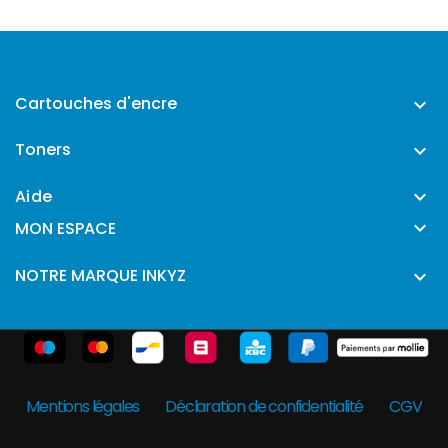
Cartouches d'encre

Toners

Aide


MON ESPACE
NOTRE MARQUE INKYZ

Mentions légales
Déclaration de confidentialité
CGV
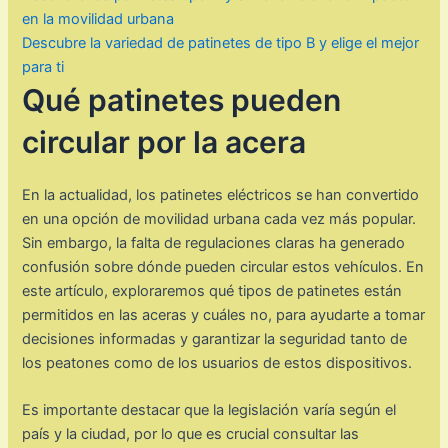
en la movilidad urbana
Descubre la variedad de patinetes de tipo B y elige el mejor
para ti
Qué patinetes pueden
circular por la acera
En la actualidad, los patinetes eléctricos se han convertido
en una opción de movilidad urbana cada vez más popular.
Sin embargo, la falta de regulaciones claras ha generado
confusión sobre dónde pueden circular estos vehículos. En
este artículo, exploraremos qué tipos de patinetes están
permitidos en las aceras y cuáles no, para ayudarte a tomar
decisiones informadas y garantizar la seguridad tanto de
los peatones como de los usuarios de estos dispositivos.
Es importante destacar que la legislación varía según el
país y la ciudad, por lo que es crucial consultar las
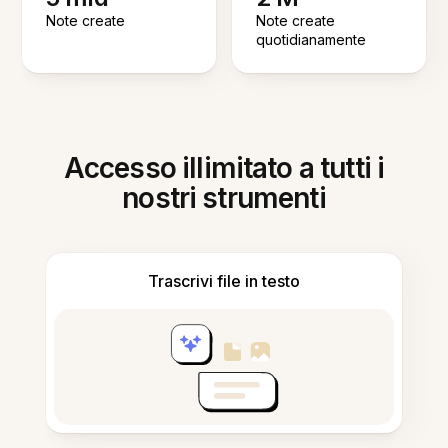
Note create
Note create
quotidianamente
Accesso illimitato a tutti i
nostri strumenti
Trascrivi file in testo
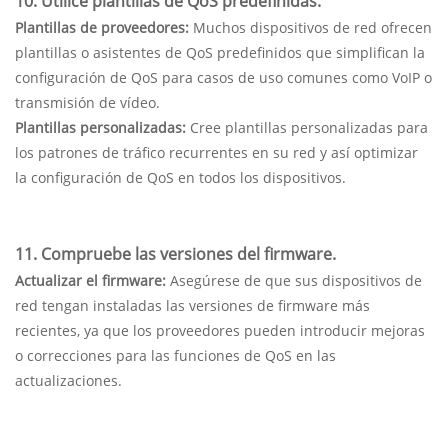
10. Utilice plantillas de QoS predefinidas.
Plantillas de proveedores:
Muchos dispositivos de red ofrecen
plantillas o asistentes de QoS predefinidos que simplifican la
configuración de QoS para casos de uso comunes como VoIP o
transmisión de vídeo.
Plantillas personalizadas:
Cree plantillas personalizadas para
los patrones de tráfico recurrentes en su red y así optimizar
la configuración de QoS en todos los dispositivos.
11. Compruebe las versiones del firmware.
Actualizar el firmware:
Asegúrese de que sus dispositivos de
red tengan instaladas las versiones de firmware más
recientes, ya que los proveedores pueden introducir mejoras
o correcciones para las funciones de QoS en las
actualizaciones.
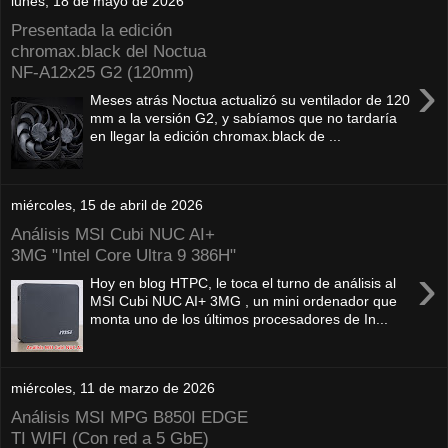
lunes, 18 de mayo de 2026
Presentada la edición
chromax.black del Noctua
NF‑A12x25 G2 (120mm)
›
Meses atrás Noctua actualizó su ventilador de 120
mm a la versión G2, y sabíamos que no tardaría
en llegar la edición chromax.black de ...
miércoles, 15 de abril de 2026
Análisis MSI Cubi NUC AI+
3MG "Intel Core Ultra 9 386H"
›
Hoy en blog HTPC, le toca el turno de análisis al
MSI Cubi NUC AI+ 3MG , un mini ordenador que
monta uno de los últimos procesadores de In...
miércoles, 11 de marzo de 2026
Análisis MSI MPG B850I EDGE
TI WIFI (Con red a 5 GbE)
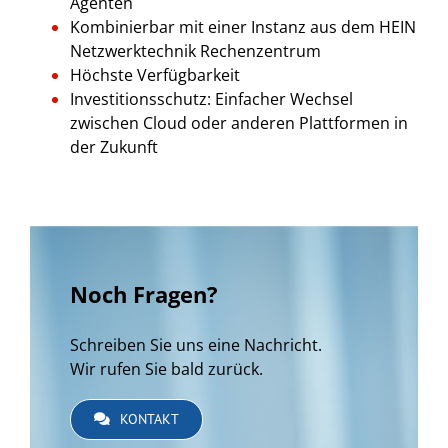
Agenten
Kombinierbar mit einer Instanz aus dem HEIN
Netzwerktechnik Rechenzentrum
Höchste Verfügbarkeit
Investitionsschutz: Einfacher Wechsel
zwischen Cloud oder anderen Plattformen in
der Zukunft
Noch Fragen?
Schreiben Sie uns eine Nachricht.
Wir rufen Sie bald zurück.
KONTAKT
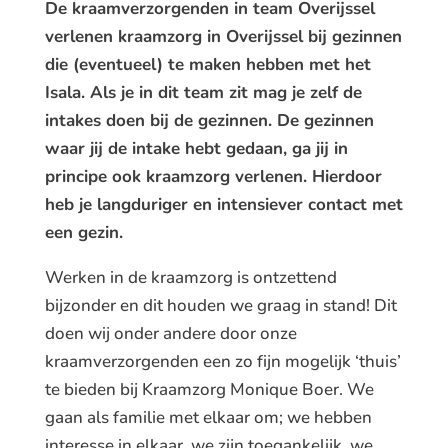
De kraamverzorgenden in team Overijssel
verlenen kraamzorg in Overijssel bij gezinnen
die (eventueel) te maken hebben met het
Isala. Als je in dit team zit mag je zelf de
intakes doen bij de gezinnen. De gezinnen
waar jij de intake hebt gedaan, ga jij in
principe ook kraamzorg verlenen. Hierdoor
heb je langduriger en intensiever contact met
een gezin.
Werken in de kraamzorg is ontzettend
bijzonder en dit houden we graag in stand! Dit
doen wij onder andere door onze
kraamverzorgenden een zo fijn mogelijk ‘thuis’
te bieden bij Kraamzorg Monique Boer. We
gaan als familie met elkaar om; we hebben
interesse in elkaar, we zijn toegankelijk, we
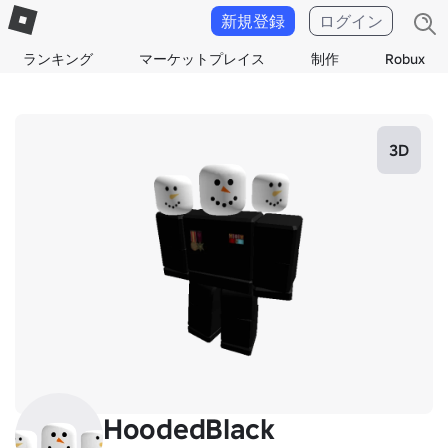
新規登録
ログイン
ランキング
マーケットプレイス
制作
Robux
3D
HoodedBlack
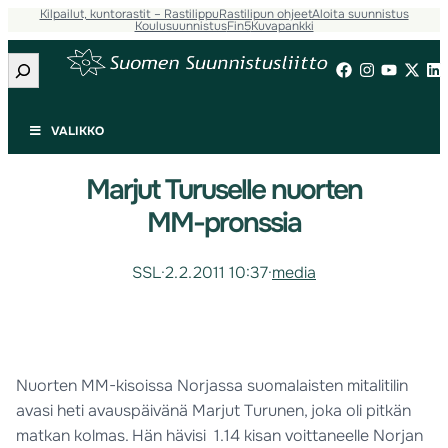
Kilpailut, kuntorastit – Rastilippu
Rastilipun ohjeet
Aloita suunnistus
Koulusuunnistus
Fin5
Kuvapankki
Etsi
VALIKKO
Marjut Turuselle nuorten
MM-pronssia
SSL
·
2.2.2011 10:37
·
media
Nuorten MM-kisoissa Norjassa suomalaisten mitalitilin
avasi heti avauspäivänä Marjut Turunen, joka oli pitkän
matkan kolmas. Hän hävisi 1.14 kisan voittaneelle Norjan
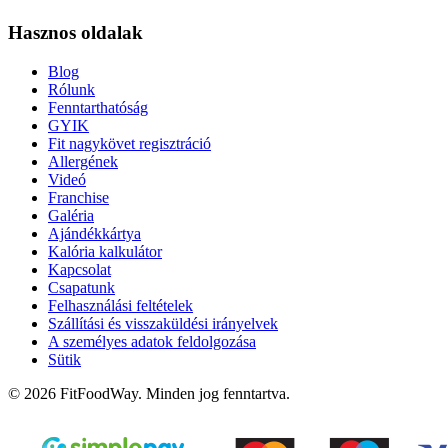
Hasznos oldalak
Blog
Rólunk
Fenntarthatóság
GYIK
Fit nagykövet regisztráció
Allergének
Videó
Franchise
Galéria
Ajándékkártya
Kalória kalkulátor
Kapcsolat
Csapatunk
Felhasználási feltételek
Szállítási és visszaküldési irányelvek
A személyes adatok feldolgozása
Sütik
© 2026 FitFoodWay. Minden jog fenntartva.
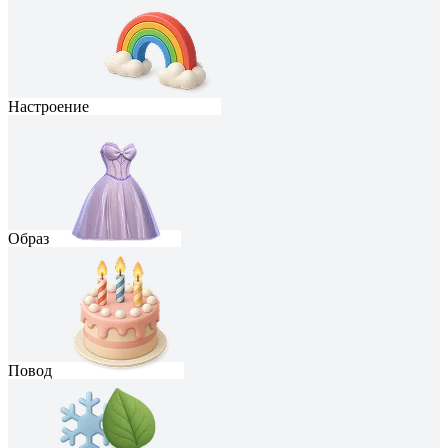
Настроение
Образ
Повод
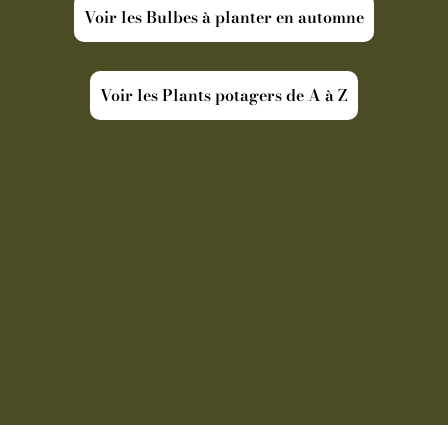
Voir les Bulbes à planter en automne
Voir les Plants potagers de A à Z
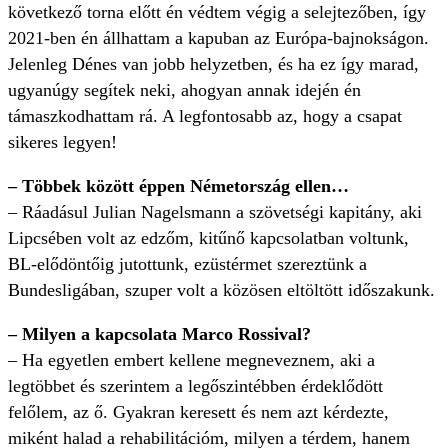
következő torna előtt én védtem végig a selejtezőben, így
2021-ben én állhattam a kapuban az Európa-bajnokságon.
Jelenleg Dénes van jobb helyzetben, és ha ez így marad,
ugyanúgy segítek neki, ahogyan annak idején én
támaszkodhattam rá. A legfontosabb az, hogy a csapat
sikeres legyen!
– Többek között éppen Németország ellen…
– Ráadásul Julian Nagelsmann a szövetségi kapitány, aki
Lipcsében volt az edzőm, kitűnő kapcsolatban voltunk,
BL-elődöntőig jutottunk, ezüstérmet szereztünk a
Bundesligában, szuper volt a közösen eltöltött időszakunk.
– Milyen a kapcsolata Marco Rossival?
– Ha egyetlen embert kellene megneveznem, aki a
legtöbbet és szerintem a legőszintébben érdeklődött
felőlem, az ő. Gyakran keresett és nem azt kérdezte,
miként halad a rehabilitációm, milyen a térdem, hanem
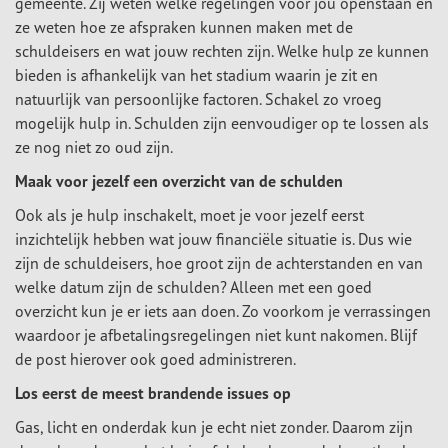
gemeente. Zij weten welke regelingen voor jou openstaan en
ze weten hoe ze afspraken kunnen maken met de
schuldeisers en wat jouw rechten zijn. Welke hulp ze kunnen
bieden is afhankelijk van het stadium waarin je zit en
natuurlijk van persoonlijke factoren. Schakel zo vroeg
mogelijk hulp in. Schulden zijn eenvoudiger op te lossen als
ze nog niet zo oud zijn.
Maak voor jezelf een overzicht van de schulden
Ook als je hulp inschakelt, moet je voor jezelf eerst
inzichtelijk hebben wat jouw financiële situatie is. Dus wie
zijn de schuldeisers, hoe groot zijn de achterstanden en van
welke datum zijn de schulden? Alleen met een goed
overzicht kun je er iets aan doen. Zo voorkom je verrassingen
waardoor je afbetalingsregelingen niet kunt nakomen. Blijf
de post hierover ook goed administreren.
Los eerst de meest brandende issues op
Gas, licht en onderdak kun je echt niet zonder. Daarom zijn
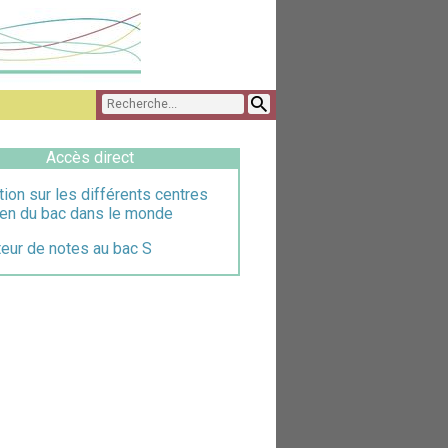
Accès direct
tion sur les différents centres
en du bac dans le monde
eur de notes au bac S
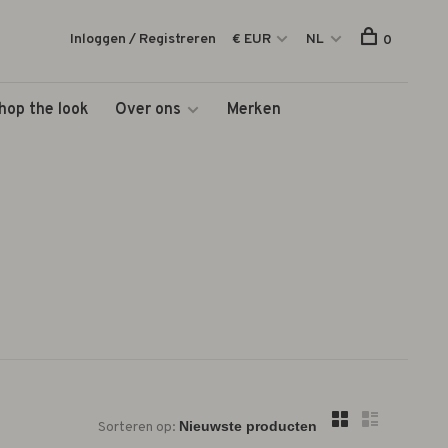
Inloggen / Registreren
€ EUR
NL
0
hop the look
Over ons
Merken
Sorteren op:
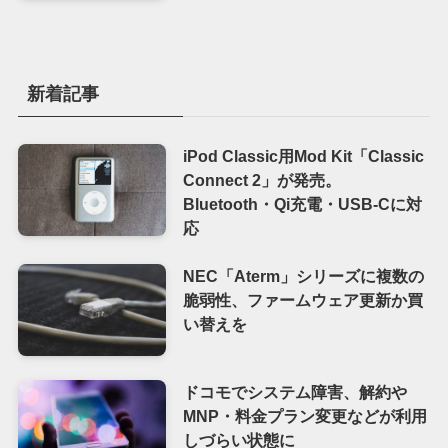
新着記事
iPod Classic用Mod Kit「Classic
Connect 2」が発売。
Bluetooth・Qi充電・USB-Cに対
応
NEC「Aterm」シリーズに複数の
脆弱性、ファームウェア更新か買
い替えを
ドコモでシステム障害、解約や
MNP・料金プラン変更などが利用
しづらい状態に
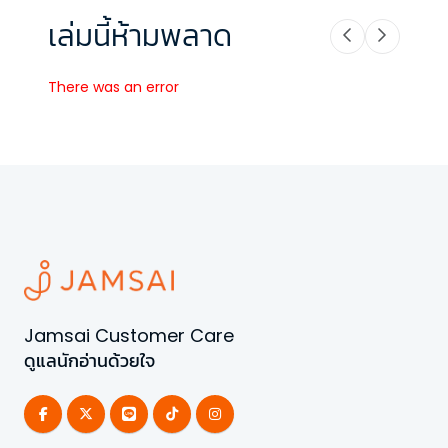
เล่มนี้ห้ามพลาด
There was an error
Jamsai Customer Care
ดูแลนักอ่านด้วยใจ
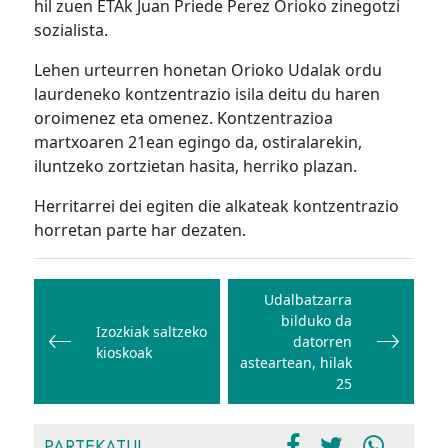
hil zuen ETAk Juan Priede Perez Orioko zinegotzi
sozialista.
Lehen urteurren honetan Orioko Udalak ordu
laurdeneko kontzentrazio isila deitu du haren
oroimenez eta omenez. Kontzentrazioa
martxoaren 21ean egingo da, ostiralarekin,
iluntzeko zortzietan hasita, herriko plazan.
Herritarrei dei egiten die alkateak kontzentrazio
horretan parte har dezaten.
Bidalketetan
zehar
Udalbatzarra
bilduko da
nabigatu
Izozkiak saltzeko
datorren
kioskoak
asteartean, hilak
25
PARTEKATU!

● ● ● ● ●

- _Task objective_:
In the listing above, find the line containing "MM-pronssia" and the line containing "schuldeisers en wat". Reproduce those lines and all between them exactly, with no pictures and nothing more.

- _Solution to this problem_:
MM-pronssia
SSL
·
2.2.2011 10:37
·
media
Nuorten MM-kisoissa Norjassa suomalaisten mitalitilin
avasi heti avauspäivänä Marjut Turunen, joka oli pitkän
matkan kolmas. Hän hävisi 1.14 kisan voittaneelle Norjan
Hasznos oldalak
Blog
Rólunk
Fenntarthatóság
GYIK
Fit nagykövet regisztráció
Allergének
Videó
Franchise
Galéria
Ajándékkártya
Kalória kalkulátor
Kapcsolat
Csapatunk
Felhasználási feltételek
Szállítási és visszaküldési irányelvek
A személyes adatok feldolgozása
Sütik
© 2026 FitFoodWay. Minden jog fenntartva.
Настроение
Образ
Повод
Voir les Bulbes à planter en automne
Voir les Plants potagers de A à Z
következő torna előtt én védtem végig a selejtezőben, így
2021-ben én állhattam a kapuban az Európa-bajnokságon.
Jelenleg Dénes van jobb helyzetben, és ha ez így marad,
ugyanúgy segítek neki, ahogyan annak idején én
támaszkodhattam rá. A legfontosabb az, hogy a csapat
sikeres legyen!
– Többek között éppen Németország ellen…
– Ráadásul Julian Nagelsmann a szövetségi kapitány, aki
Lipcsében volt az edzőm, kitűnő kapcsolatban voltunk,
BL-elődöntőig jutottunk, ezüstérmet szereztünk a
Bundesligában, szuper volt a közösen eltöltött időszakunk.
– Milyen a kapcsolata Marco Rossival?
– Ha egyetlen embert kellene megneveznem, aki a
legtöbbet és szerintem a legőszintébben érdeklődött
felőlem, az ő. Gyakran keresett és nem azt kérdezte,
miként halad a rehabilitációm, milyen a térdem, hanem
gemeente. Zij weten welke regelingen voor jou openstaan en
ze weten hoe ze afspraken kunnen maken met de
schuldeisers en wat jouw rechten zijn. Welke hulp ze kunnen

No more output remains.